### THE INPUT ###
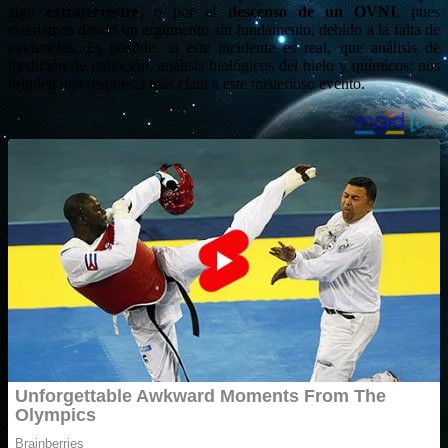
algo
extraterrestre
, o por el
descenso de un OVNI
,
pues
estaríamos dando un argumento sin fundamento, debido a la falta de
evidencias. Es posible, si este incidente es real, que análisis de
medición de radiación, análisis biológicos del hielo y químicos; nos
brinden una respuesta más clara a este misterioso evento.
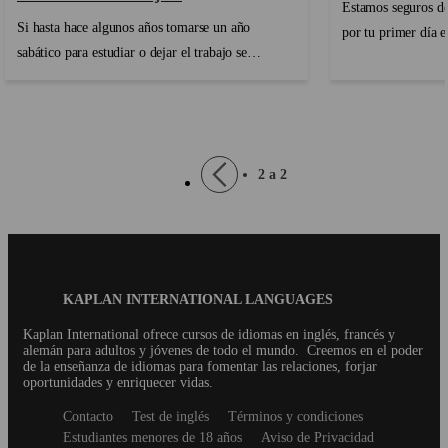
Estamos seguros d
Si hasta hace algunos años tomarse un año
por tu primer día e
sabático para estudiar o dejar el trabajo se
también puedes est
consideraba una decisión algo extraña, hoy en día
preocupes, es comp
el fenómeno del Gap Year está en pleno auge. La
ansioso el primer d
inestabilidad del mercado laboral y la creciente
aprender un ...
necesidad de hablar inglés con fluidez han
Pagination
Previous
2 a 2
contribuido a este cambio....
page
Blog
KAPLAN INTERNATIONAL LANGUAGES
Footer
Kaplan International ofrece cursos de idiomas en inglés, francés y
alemán para adultos y jóvenes de todo el mundo.
Creemos en el poder
de la enseñanza de idiomas para fomentar las relaciones, forjar
oportunidades y enriquecer vidas.
Secondary
Contacto
Test de inglés
Términos y condiciones
footer
Estudiantes menores de 18 años
Aviso de Privacidad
###
### WORK TO COMPLETE:
Report, from the entries above, each line where "algo" is found.

### RESULT OF THE EXERCISE:
algo
consideraba una decisión algo extraña, hoy en día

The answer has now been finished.